Un lactarium péi à l'étude pour mieux répondre aux besoins des bébés prématurés


Lundi, le député Frédéric Maillot a alerté sur un risque de pénurie de lait maternel à La Réunion. « Nous n’en sommes pas là, relativise le Dr Isabelle Tiran-Rajaofera, pédiatre en néonatalogie et consultante en lactation. Mais nous sommes parfois à flux tendus, comme l’ensemble de la France, parce que les dons sont en baisse. » En effet, le lactarium de Marmande (47) recevait, au début des années 2000, environ 50 000 litres de lait maternel par an. Aujourd’hui, il est plus proche de 18 000. Qui plus est, ce lactarium haute technicité va cesser sa production pendant six mois, le temps de déménager au CHU de Bordeaux. D’où son appel pressant aux dons, qui a pu créer une certaine anxiété reprise, ici, à La Réunion, alors qu’il s’agissait, pour Marmande, de constituer des stocks suffisants afin de répondre à la demande durant les travaux. La consommation mensuelle au CHU Nord varie entre 200 et 400 flacons de lait congelé ou de lait lyophilisé, selon nos informations. Les tensions actuelles sur les stocks en métropole imposeraient des envois plus fréquents et donc plus coûteux.Marmande n’est pas la seule source d’approvisionnement pour La Réunion. « Nous pourrions faire appel à d’autres lactariums en métropole », reconnaît la pédiatre. Cependant, le lactarium de Marmande a une spécificité unique en France : après avoir congelé et pasteurisé le lait, ce lactarium, pionnier de la méthode dans le monde, le transforme en paillettes. Le lait maternel est ensuite reconstitué avec de l’eau. Un procédé industriel lourd qu’il n’est évidemment pas question de reproduire à La Réunion : « Le projet que le CHU a monté s’appuie sur les procédures classiques : congélation des dons, décongélation, pasteurisation et recongélation », explique le Dr Isabelle Tiran-Rajaofera.

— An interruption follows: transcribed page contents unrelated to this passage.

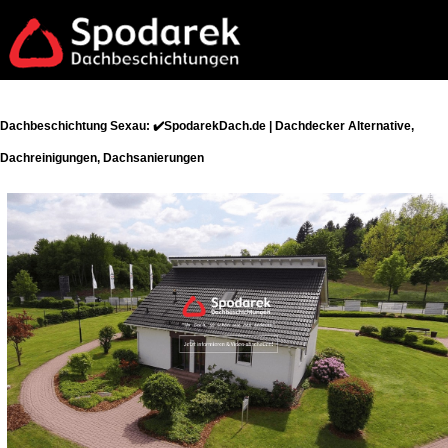
Dachbeschichtung Sexau: ✔️SpodarekDach.de | Dachdecker Alternative,
Dachreinigungen, Dachsanierungen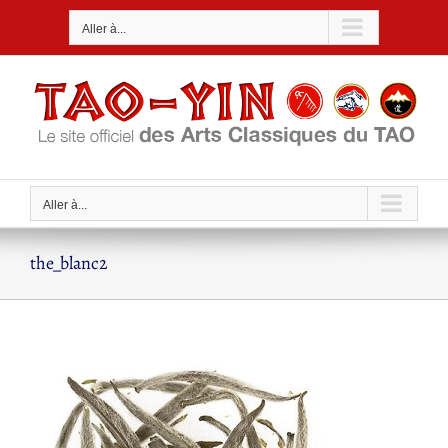
Passer
Aller à...
au
contenu
Aller à...
the_blanc2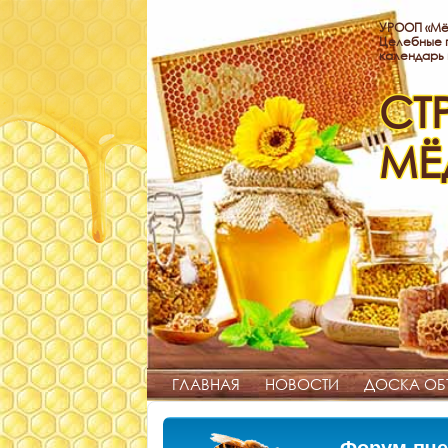
УРООП «Мё
Целебные п
календарь
СТ
МЁ
ГЛАВНАЯ
НОВОСТИ
ДОСКА ОБ
Форум пче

Un process qui repose sur des critères de sélection stricte des donneuses, notamment en termes d’hygiène de vie (alimentation équilibrée, pas de tabac ni de stupéfiants, pas d’infections sexuellement transmissibles, etc., NDLR) et sur des analyses bactériologiques.

Un coût important

Ce projet, mené par le service de néonatalogie du CHU Nord, qui accueille les deux-tiers des naissances prématurées de l’île, pourrait voir le jour dans cinq ans, lorsque le nouveau bâtiment Femme, Parents, Enfant sera en fonction. « Le lactarium nécessite un espace de 200 m2 mais, si on trouvait maintenant au CHU Nord 100 m2 disponibles, on pourrait envisager de le créer plus vite », souligne la pédiatre. À condition d’avoir les ressources humaines et financières suffisantes : « Il faut un médecin à 20 %, une infirmière puéricultrice et des auxiliaires de puériculture pour s’occuper de la gestion des donneuses et du traitement du lait. Cela représente un coût important. » Sans parler des frigos, des congélateurs, des pasteurisateurs et autres équipements indispensables, des honoraires du laboratoire d’analyses bactériologiques et du coût des sérologies ponctuelles des donneuses.

Un lactarium péi à l'étude pour mieux répondre aux besoins des bébés prématurés

Allaiter pour moins dépendre des dons

Actuellement, les mamans des bébés prématurés sont encouragées à tirer leur lait pour leur enfant. Mais, selon les professionnels de santé concernés, les moyens « humains » manquent pour les accompagner efficacement dans leurs débuts d’allaitement. « Il faut aussi donner les moyens aux mères au sortir de la maternité quand le bébé reste hospitalisé. Un tire-lait spécifique préma peut coûter jusqu’à 1 500 euros. Il n’y en a pas forcément suffisamment en location en pharmacie. Qui plus est, la caution demandée par chèque n’est pas toujours possible pour ces mamans, et totalement impossible pour les mamans mahoraises », conclut la pédiatre. Or, ces bébés de moins de 32 SA et moins de 1 500g ne peuvent être alimentés qu’avec du lait de femme : soit celui de leur mère soit du lait de don. Ils ne peuvent recevoir de « préparation pour nourrisson spécifique pour prématurés » car le risque de complications digestives est trop grand. « Encourager l’allaitement des mamans accouchant prématurément, faciliter l’accès aux services d’hospitalisation (bus, parking, etc..), aux tire-laits, leur présence auprès de leur bébé (chambres, maison des parents, aide à la garde des autres enfants) est d’une importance capitale pour répondre aux besoins de ces bébés et de leurs familles », conclut la pédiatre. Un lactarium péi serait un plus indéniable mais pas la réponse à tous les besoins des bébés grands prématurés.